Credit: Facebook/Presiden Joko Widodo

Indonesia President Joko “Jokowi” Widodo and his eldest son are no longer members of the country’s ruling party due to their support for a rival candidate at this year’s presidential election, a party official said yesterday.

Jokowi ran under the banner of the Indonesian Democratic Party of Struggle (PDI-P) during his successful runs at the presidency in 2014 and 2019, but did not endorse the PDI-P’s presidential candidate, Ganjar Pranowo, ahead of the February 14 polls. Instead, he expressed veiled support for his defense minister, Prabowo Subianto, who went on to win a decisive victory, clinching more than 58 percent of the vote.

Komarudin Watubun, the head of the ethics division of the Indonesian Democratic Party of Struggle (PDI-P), told a number of media outlets yesterday that Jokowi and his son Gibran Rakabuming Raka, Prabowo’s vice presidential running-mate, ceased to be members of the party the moment that they declined to endorse Ganjar. He clarified that the two had not been expelled from the party, but “they are no longer members because they decided to be on the opposing side,” Komarudin told BenarNews.

Ganjar performed poorly in the presidential election, winning less than 17 percent of the vote, despite the PDI-P winning the largest number of seats in the concurrent election to the House of Representatives. The third presidential candidate, former Jakarta Governor Anies Baswedan, won just under 25 percent of the vote.

While Jokowi never formally endorsed Prabowo, his lack of support for Ganjar, and preference for the man that he bested in both 2014 and 2019, was pretty clear. The appointment of his son in late October as the former general’s vice-presidential running-mate was widely viewed as a final confirmation of his preference, and many critics accused Jokowi of using the powers of office to bring the candidacy about.

Gibran was only able to join Prabowo’s ticket after a controversial Constitutional Court ruling that created an exception to the minimum age requirement of 40 (Gibran is currently 36). This decision was presided over by none other than Jokowi’s brother-in-law, who was later forced to resign as the Court’s chief justice for the “serious” violation of professional ethics.

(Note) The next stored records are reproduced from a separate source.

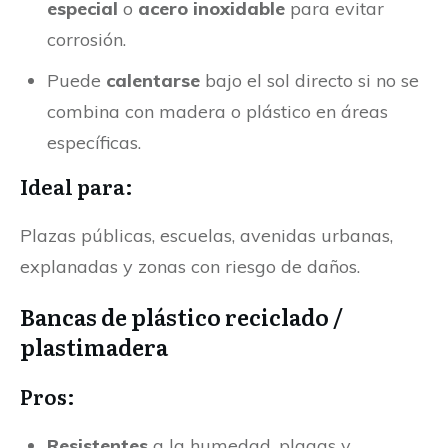
especial
o
acero inoxidable
para evitar
corrosión.
Puede
calentarse
bajo el sol directo si no se
combina con madera o plástico en áreas
específicas.
Ideal para:
Plazas públicas, escuelas, avenidas urbanas,
explanadas y zonas con riesgo de daños.
Bancas de plástico reciclado /
plastimadera
Pros:
Resistentes
a la humedad, plagas y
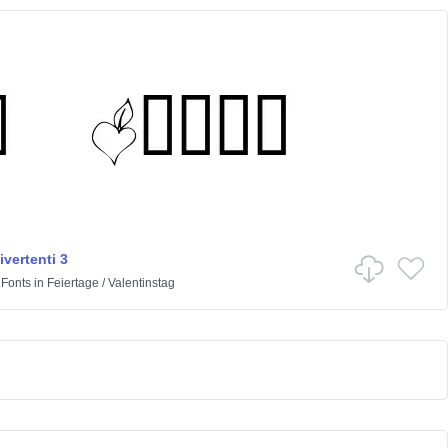
vertenti 3
 Fonts
in
Feiertage
/
Valentinstag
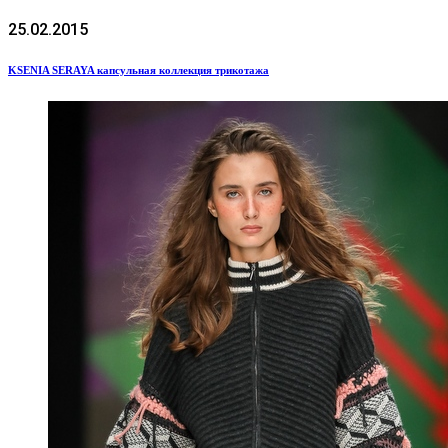
25.02.2015
KSENIA SERAYA капсульная коллекция трикотажа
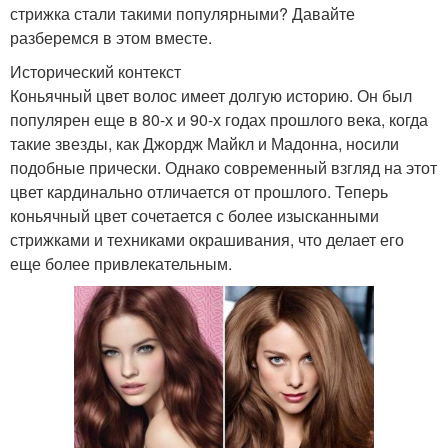
стрижка стали такими популярными? Давайте
разберемся в этом вместе.
Исторический контекст
Коньячный цвет волос имеет долгую историю. Он был
популярен еще в 80-х и 90-х годах прошлого века, когда
такие звезды, как Джордж Майкл и Мадонна, носили
подобные прически. Однако современный взгляд на этот
цвет кардинально отличается от прошлого. Теперь
коньячный цвет сочетается с более изысканными
стрижками и техниками окрашивания, что делает его
еще более привлекательным.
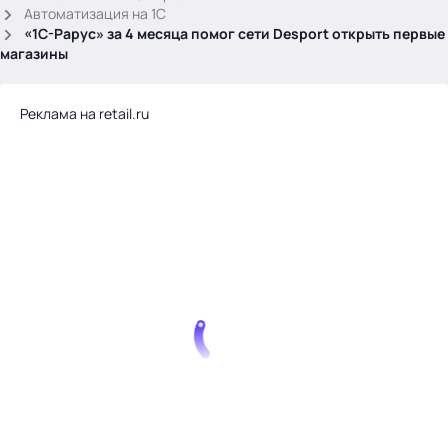
.
Автоматизация на 1С
«1С-Рарус» за 4 месяца помог сети Desport открыть первые
магазины
Реклама на retail.ru
Тема месяца: Автоматизация на 1С
Войти
картина дня
темы
новости
материалы
видео
события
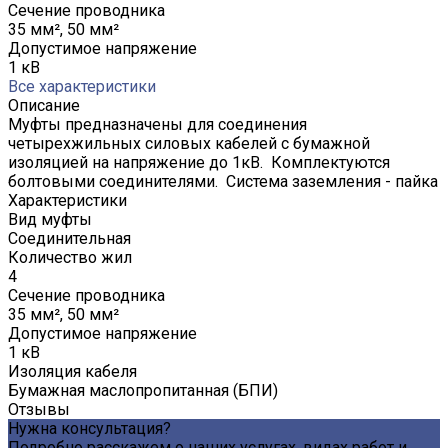
Сечение проводника
35 мм², 50 мм²
Допустимое напряжение
1 кВ
Все характеристики
Описание
Муфты предназначены для соединения
четырехжильных силовых кабелей с бумажной
изоляцией на напряжение до 1кВ. Комплектуются
болтовыми соединителями. Система заземления - пайка
Характеристики
Вид муфты
Соединительная
Количество жил
4
Сечение проводника
35 мм², 50 мм²
Допустимое напряжение
1 кВ
Изоляция кабеля
Бумажная маслопропитанная (БПИ)
Отзывы
Нужна консультация?
Подробно расскажем о наших услугах, видах работ и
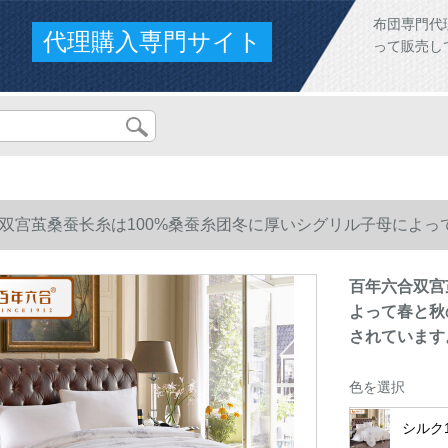
布団専門代
代理購入専門サイト
って販売し
双宫茧桑蚕长糸は100%桑蚕糸团冬に厚いシグリル子母によって春
れています。
百年六合双宫
よって春と秋の
されています
色を選択
シルク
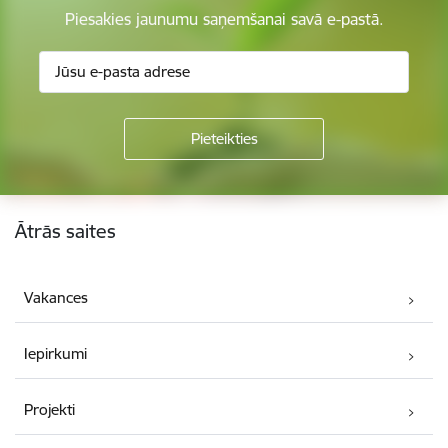
Piesakies jaunumu saņemšanai savā e-pastā.
Kājene
Ātrās saites
Vakances
Iepirkumi
Projekti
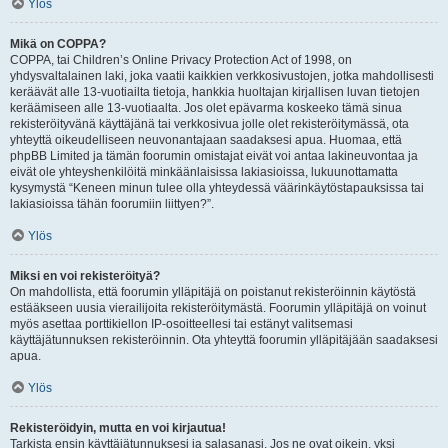
Ylös
Mikä on COPPA?
COPPA, tai Children’s Online Privacy Protection Act of 1998, on
yhdysvaltalainen laki, joka vaatii kaikkien verkkosivustojen, jotka mahdollisesti
keräävät alle 13-vuotiailta tietoja, hankkia huoltajan kirjallisen luvan tietojen
keräämiseen alle 13-vuotiaalta. Jos olet epävarma koskeeko tämä sinua
rekisteröityvänä käyttäjänä tai verkkosivua jolle olet rekisteröitymässä, ota
yhteyttä oikeudelliseen neuvonantajaan saadaksesi apua. Huomaa, että
phpBB Limited ja tämän foorumin omistajat eivät voi antaa lakineuvontaa ja
eivät ole yhteyshenkilöitä minkäänlaisissa lakiasioissa, lukuunottamatta
kysymystä “Keneen minun tulee olla yhteydessä väärinkäytöstapauksissa tai
lakiasioissa tähän foorumiin liittyen?”.
Ylös
Miksi en voi rekisteröityä?
On mahdollista, että foorumin ylläpitäjä on poistanut rekisteröinnin käytöstä
estääkseen uusia vierailijoita rekisteröitymästä. Foorumin ylläpitäjä on voinut
myös asettaa porttikiellon IP-osoitteellesi tai estänyt valitsemasi
käyttäjätunnuksen rekisteröinnin. Ota yhteyttä foorumin ylläpitäjään saadaksesi
apua.
Ylös
Rekisteröidyin, mutta en voi kirjautua!
Tarkista ensin käyttäjätunnuksesi ja salasanasi. Jos ne ovat oikein, yksi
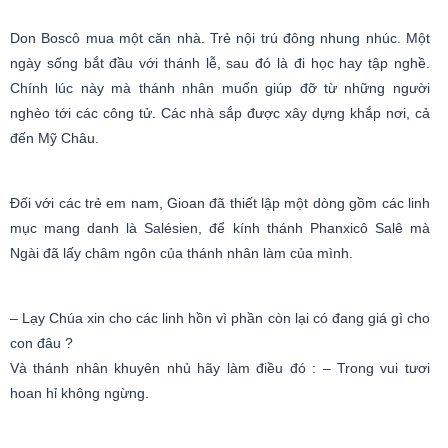
Don Boscô mua một căn nhà. Trẻ nội trú đông nhung nhúc. Một
ngày sống bắt đầu với thánh lễ, sau đó là đi học hay tập nghề.
Chính lúc này mà thánh nhân muốn giúp đỡ từ những người
nghèo tới các công tử. Các nhà sắp được xây dựng khắp nơi, cả
đến Mỹ Châu.
Đối với các trẻ em nam, Gioan đã thiết lập một dòng gồm các linh
mục mang danh là Salésien, để kính thánh Phanxicô Salê mà
Ngài đã lấy châm ngôn của thánh nhân làm của mình.
– Lạy Chúa xin cho các linh hồn vì phần còn lại có đang giá gì cho
con đâu ?
Và thánh nhân khuyên nhủ hãy làm điều đó : – Trong vui tươi
hoan hỉ không ngừng.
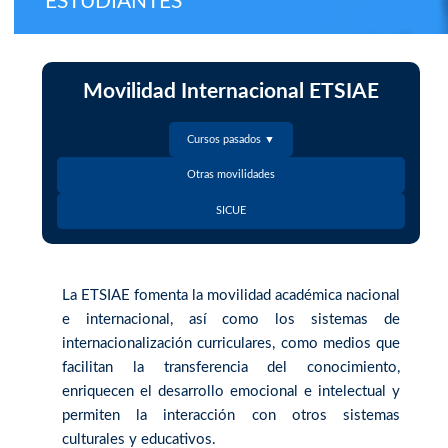
ESTUDIANTES
Movilidad Internacional ETSIAE
Cursos pasados ▼
Otras movilidades
SICUE
La ETSIAE fomenta la movilidad académica nacional
e internacional, así como los sistemas de
internacionalización curriculares, como medios que
facilitan la transferencia del conocimiento,
enriquecen el desarrollo emocional e intelectual y
permiten la interacción con otros sistemas
culturales y educativos.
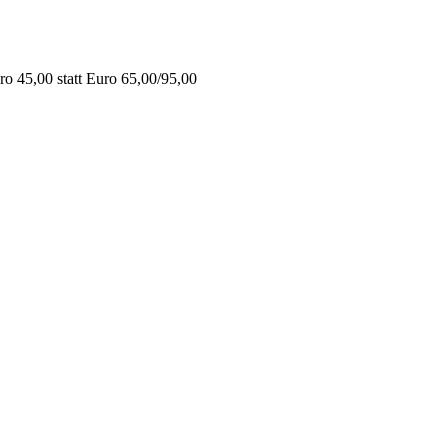
o 45,00 statt Euro 65,00/95,00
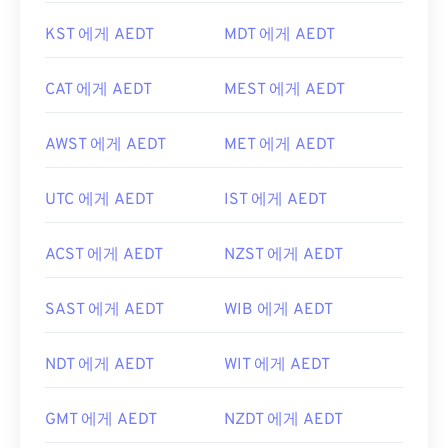
KST 에게 AEDT
MDT 에게 AEDT
CAT 에게 AEDT
MEST 에게 AEDT
AWST 에게 AEDT
MET 에게 AEDT
UTC 에게 AEDT
IST 에게 AEDT
ACST 에게 AEDT
NZST 에게 AEDT
SAST 에게 AEDT
WIB 에게 AEDT
NDT 에게 AEDT
WIT 에게 AEDT
GMT 에게 AEDT
NZDT 에게 AEDT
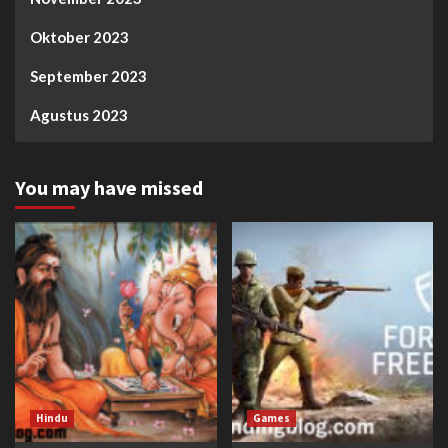
Oktober 2023
September 2023
Agustus 2023
You may have missed
Hindu
Games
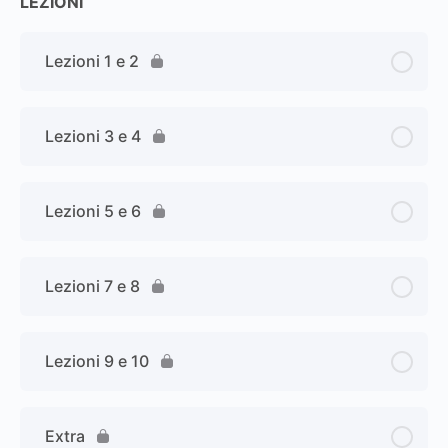
LEZIONI
Lezioni 1 e 2
Lezioni 3 e 4
Lezioni 5 e 6
Lezioni 7 e 8
Lezioni 9 e 10
Extra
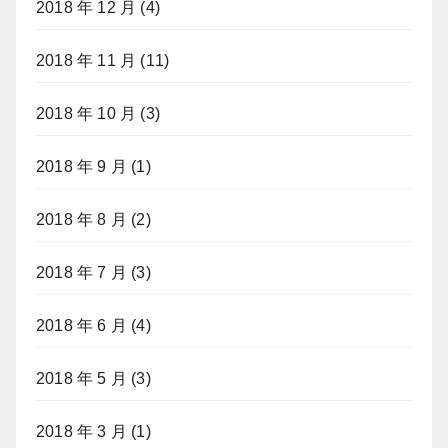
2018 年 12 月
(4)
2018 年 11 月
(11)
2018 年 10 月
(3)
2018 年 9 月
(1)
2018 年 8 月
(2)
2018 年 7 月
(3)
2018 年 6 月
(4)
2018 年 5 月
(3)
2018 年 3 月
(1)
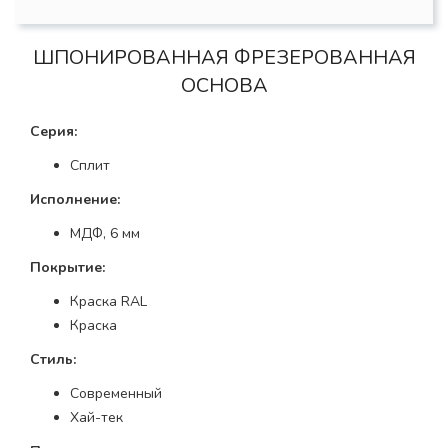
ШПОНИРОВАННАЯ ФРЕЗЕРОВАННАЯ
ОСНОВА
Серия:
Сплит
Исполнение:
МДФ, 6 мм
Покрытие:
Краска RAL
Краска
Стиль:
Современный
Хай-тек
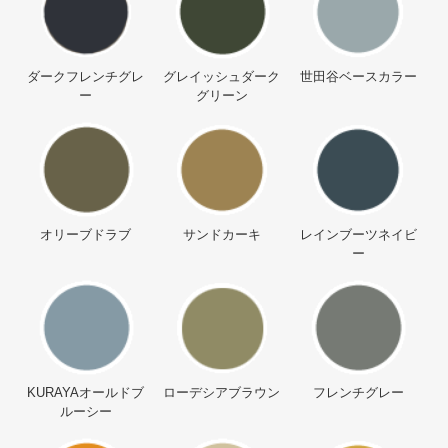
ダークフレンチグレ
グレイッシュダーク
世田谷ベースカラー
ー
グリーン
オリーブドラブ
サンドカーキ
レインブーツネイビ
ー
KURAYAオールドブ
ローデシアブラウン
フレンチグレー
ルーシー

Critics, including both of the losing candidates, have also accused Jokowi of putting his thumb on the scale for Prabowo in other ways. Anies and Ganjar filed similar petitions to this effect to the Constitutional Court, claiming that Prabowo’s victory had been enabled by fraud and widespread state interference, including the handouts of rice, cash and fertilizer by the Jokowi administration. The court this week dismissed both of the candidates’ complaints.

It would be surprising if Jokowi, who joined the PDI-P nomination in 2004 ahead of his successful run for the mayoralty of the city of Surakarta in Central Java, expected to remain a member of the party beyond the election. Jokowi’s backing of Prabowo was both cause and effect of a growing estrangement between him and the PDIP’s key powerbroker, Megawati Sukarnoputri, who served as president during 2001-2004, as the former political outsider’s ambitions waxed and began to outgrow the party that had nurtured him.

By formalizing the divorce between Jokowi and the PDI-P, the party’s announcement raises the question of the still-popular leader’s future plans. His support of Prabowo, and the elevation of his two sons into political roles, were widely viewed as an attempt to secure a lasting influence and forge a path independent of the PDI-P. But exactly how he intends to do this after he steps down in October has remained unclear.

According to a report by Reuters, which cited several sources with knowledge of Jokowi’s thinking, the still-popular leader intends to take over Golkar, the second-largest party in the House of Representatives. Reuters argued that this “could see him retain sizable influence and potentially counterbalance that of old rival Prabowo when he takes office in October.”